To determine the total number of cache misses from one core, select only a single core using UnitMask[7:4] and set UnitMask[2:0] to 111b.
It sounds like you may be getting the event on all cores instead of just one. For the L2 misses, are you using event 07Eh?
How many cores do you have? What's the system topology, if you know it?
Magnycours is a 12-core multichip processor, 2 6-core processors on a single package. For L2 I'm using 77Eh as suggested here: http://developer.amd.com/Assets/intro_to_ca_v3_final.pdf
For L3, I'm using f74e1h, which counts L3cache misses from any core, which is also suggested in the same document. How can I derive the total number of L3 cache misses by using that event? It seems like it's giving me some sort of a aggregated result, but still I'm getting much higher numbers even I normalize with 12. And one other weird behavior is, either the first 6 cores or the 2nd set of 6-cores have approximately 100 times higher L3-cache misses than the other set of cores.
What are the number of L3 cache misses breakdown per core you are seeing?
I have a similar problem on a magny-cours system with 4 cpus, 12-core each (two groups of 6 cores).
I'm using PAPI which allows me to set the counter mask (Unit Mask) as an integer number from 0-255;
I'm trying to get the L3 misses on one specific core, I follow your advice and the documentation and select the core using UnitMask[7:4] and set UnitMask[2:0] to 111b.

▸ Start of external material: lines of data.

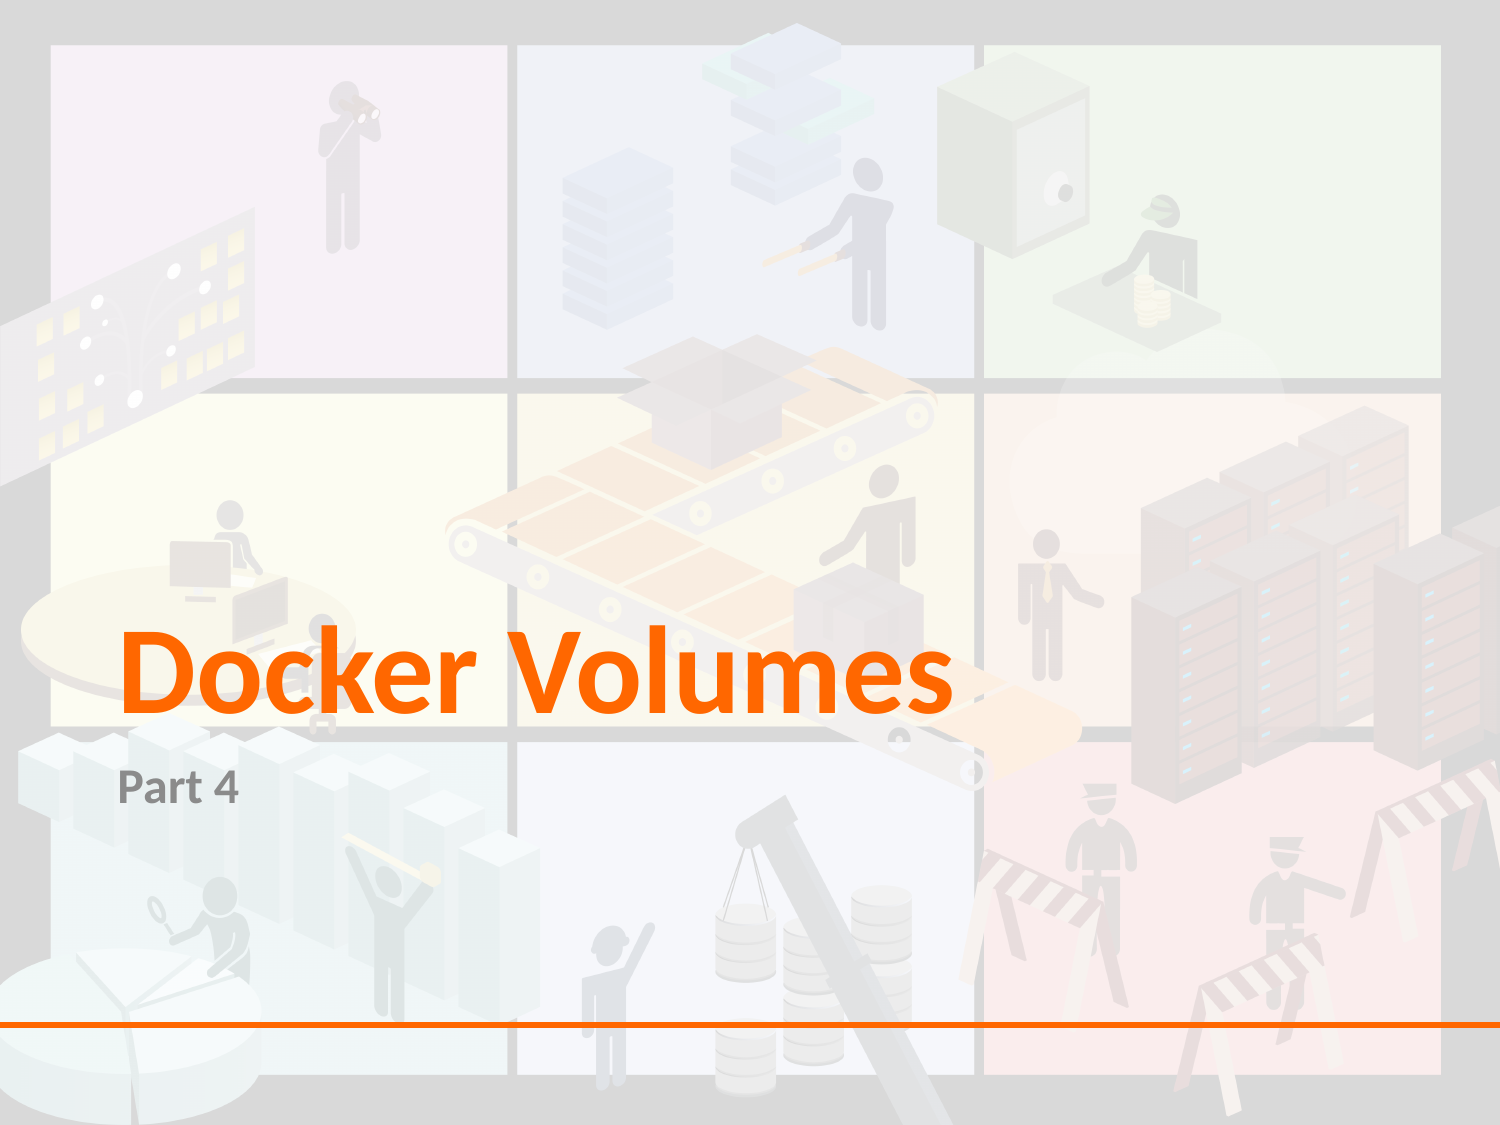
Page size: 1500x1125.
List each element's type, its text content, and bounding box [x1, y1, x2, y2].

list Part 4 [102, 752, 1397, 999]
title Docker Volumes [102, 280, 1397, 749]
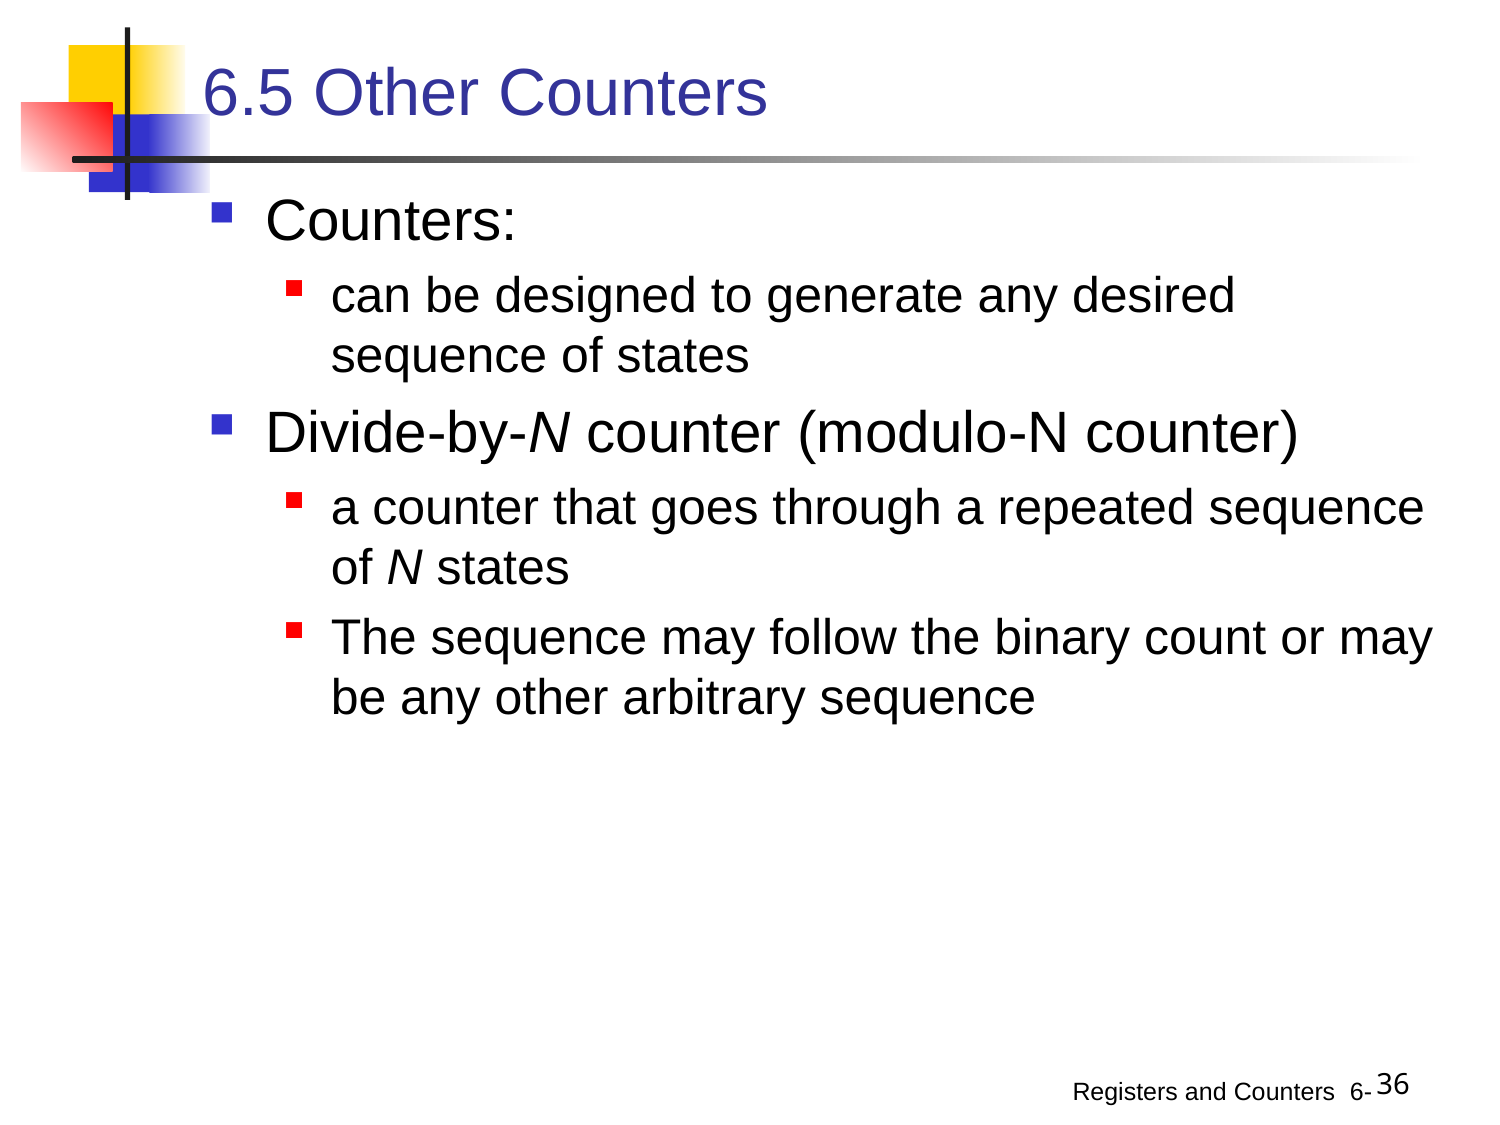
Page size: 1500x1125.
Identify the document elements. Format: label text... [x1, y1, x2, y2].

slide_number 36 [1112, 1037, 1426, 1113]
title 6.5 Other Counters [187, 37, 1466, 137]
list Counters: can be designed to generate any desired sequence of states Divide-by-N counter (modulo-N counter) a counter that goes through a repeated sequence of N states The sequence may follow the binary count or may be any other arbitrary sequence [193, 174, 1469, 1006]
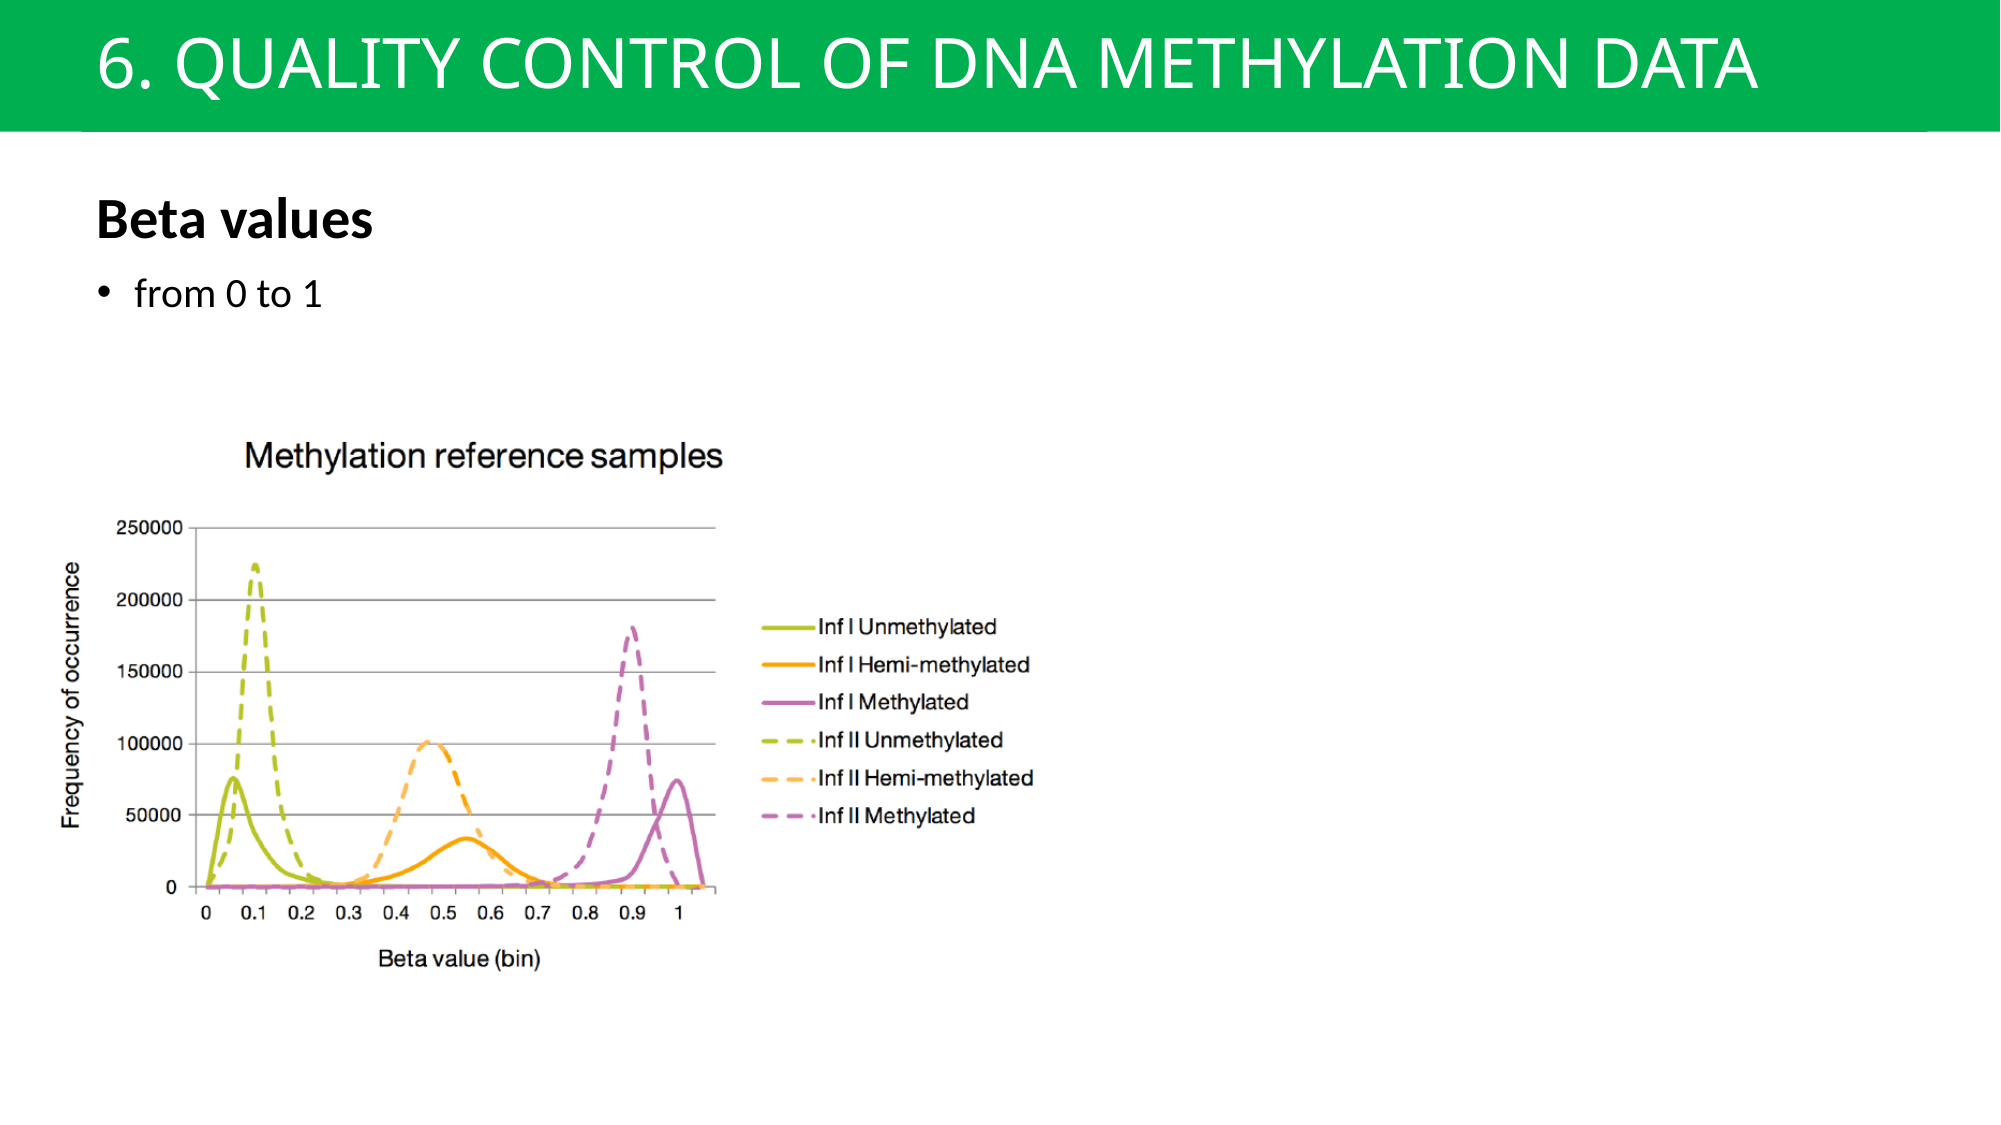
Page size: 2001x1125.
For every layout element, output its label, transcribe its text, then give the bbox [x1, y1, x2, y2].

picture [24, 413, 1065, 979]
text_box [0, 0, 2000, 133]
title 6. QUALITY CONTROL OF DNA METHYLATION DATA [81, 0, 1928, 132]
list Beta values from 0 to 1 [81, 180, 1928, 1082]
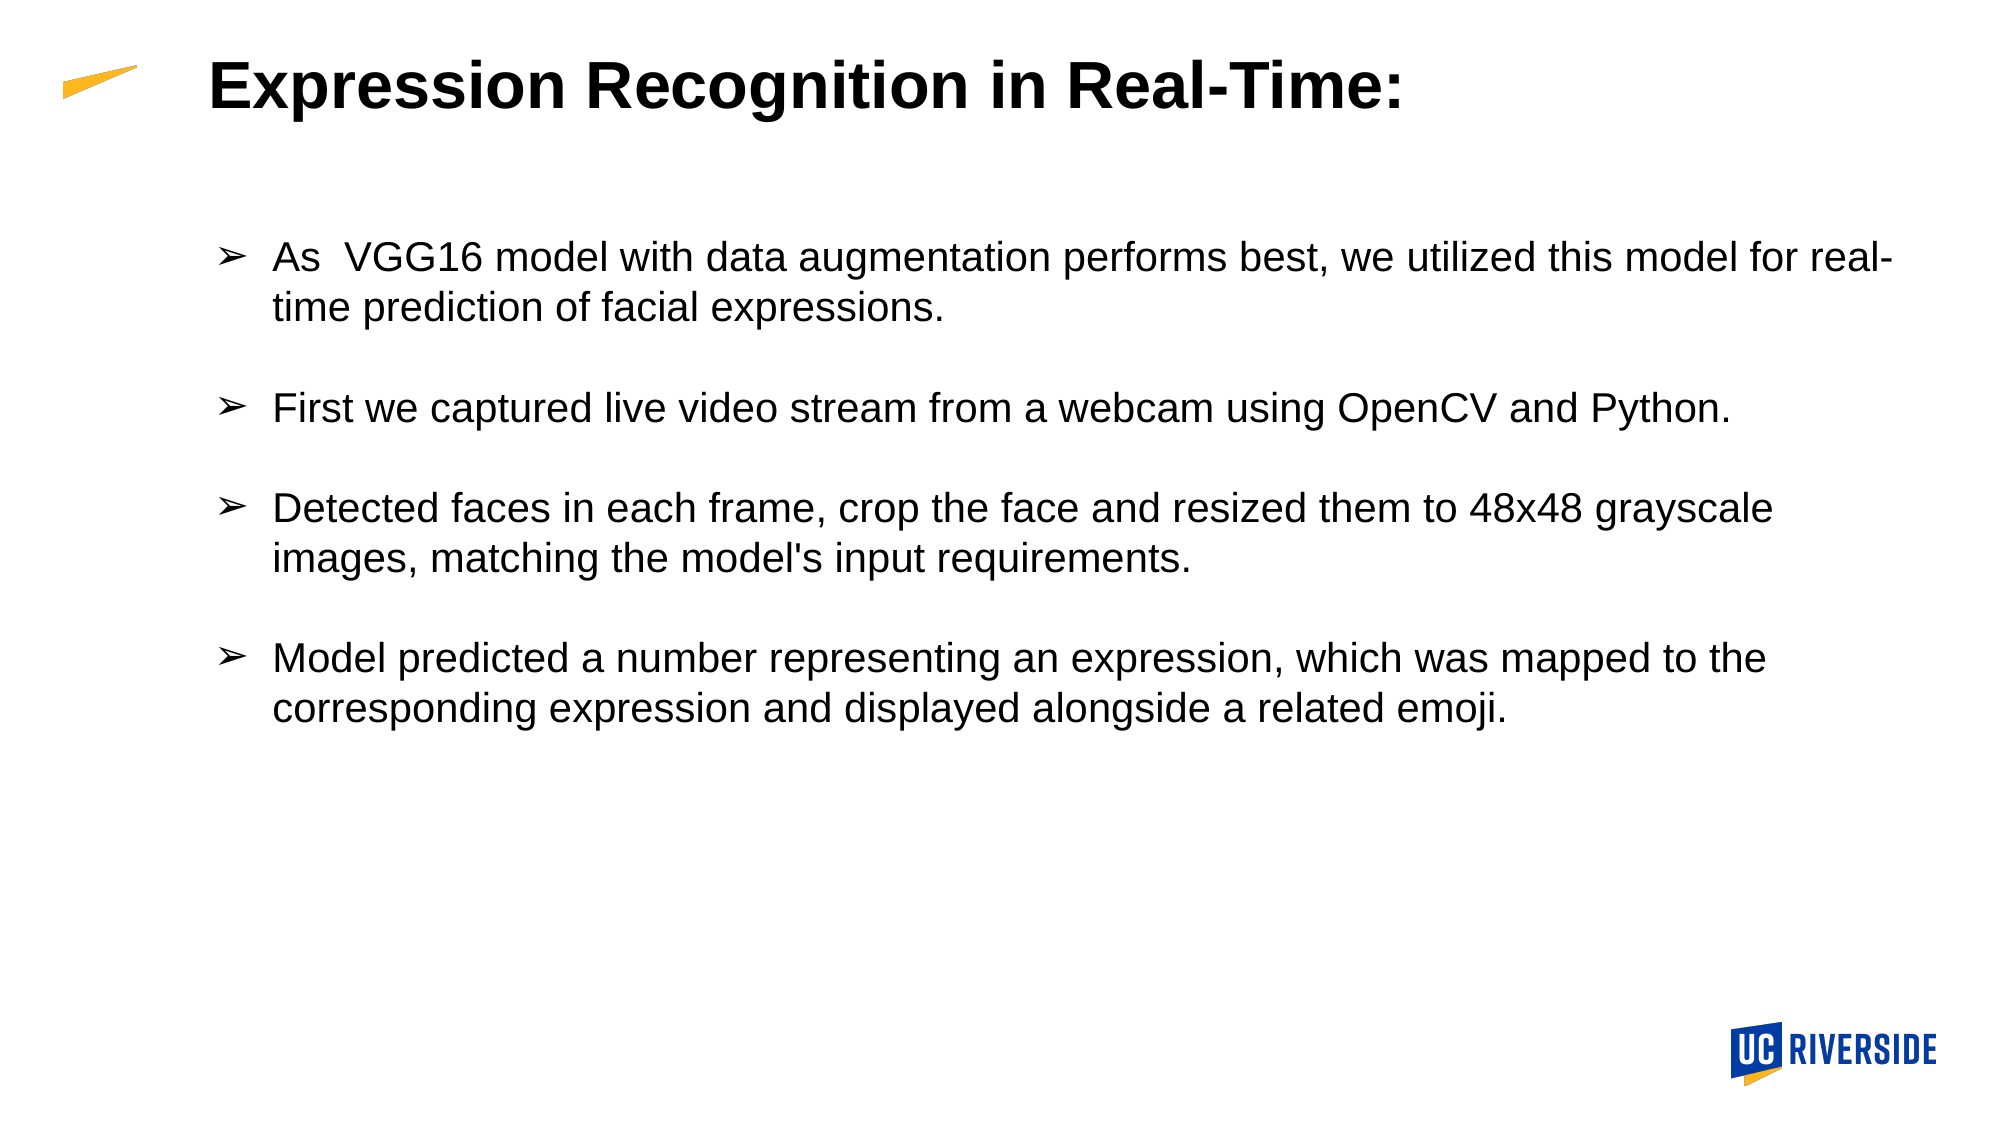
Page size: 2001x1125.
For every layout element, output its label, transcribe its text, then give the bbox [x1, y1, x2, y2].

Strangely, when I do that, I receive a zero count.
I tried all combinations for the UnitMask, in fact I ran my little app with UnitMask = 0 up to 255 and the only time I get a count is when the unit mask = 0 and when it's equal to 1.
I use taskset -c to pin my run onto a specific core; I tried pinning to different cores 0, 1, 2, 3,4,5 but the same thing happens??
Am I doing something wrong?
The command I'm using looks like the following (note: I'm using PAPI thru papiex command-line tool and everything else works but anything with L3 does not seem to be working)
taskset -c 21 papiex -eL3_CACHE_MISSES:c=7 -- ./a.out
where c specifies the mask using an integer from 0-255
I'd appreciate any input.